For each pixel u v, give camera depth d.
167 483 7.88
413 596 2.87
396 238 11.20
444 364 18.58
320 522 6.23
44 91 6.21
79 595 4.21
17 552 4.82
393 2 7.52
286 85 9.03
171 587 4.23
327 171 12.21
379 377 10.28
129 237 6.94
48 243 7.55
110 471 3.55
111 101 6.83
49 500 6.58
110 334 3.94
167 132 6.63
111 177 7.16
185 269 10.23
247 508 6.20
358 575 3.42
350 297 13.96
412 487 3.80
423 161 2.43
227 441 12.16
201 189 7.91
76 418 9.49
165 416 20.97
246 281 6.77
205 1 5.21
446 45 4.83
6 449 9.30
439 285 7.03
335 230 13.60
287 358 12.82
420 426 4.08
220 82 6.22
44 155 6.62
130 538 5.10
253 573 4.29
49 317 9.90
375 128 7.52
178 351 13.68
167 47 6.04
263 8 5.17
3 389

> Exercise prompt
All of the entries, from the first line to the last, should be duplicated exactly.

> Solved problem
For each pixel u v, give camera depth d.
167 483 7.88
413 596 2.87
396 238 11.20
444 364 18.58
320 522 6.23
44 91 6.21
79 595 4.21
17 552 4.82
393 2 7.52
286 85 9.03
171 587 4.23
327 171 12.21
379 377 10.28
129 237 6.94
48 243 7.55
110 471 3.55
111 101 6.83
49 500 6.58
110 334 3.94
167 132 6.63
111 177 7.16
185 269 10.23
247 508 6.20
358 575 3.42
350 297 13.96
412 487 3.80
423 161 2.43
227 441 12.16
201 189 7.91
76 418 9.49
165 416 20.97
246 281 6.77
205 1 5.21
446 45 4.83
6 449 9.30
439 285 7.03
335 230 13.60
287 358 12.82
420 426 4.08
220 82 6.22
44 155 6.62
130 538 5.10
253 573 4.29
49 317 9.90
375 128 7.52
178 351 13.68
167 47 6.04
263 8 5.17
3 389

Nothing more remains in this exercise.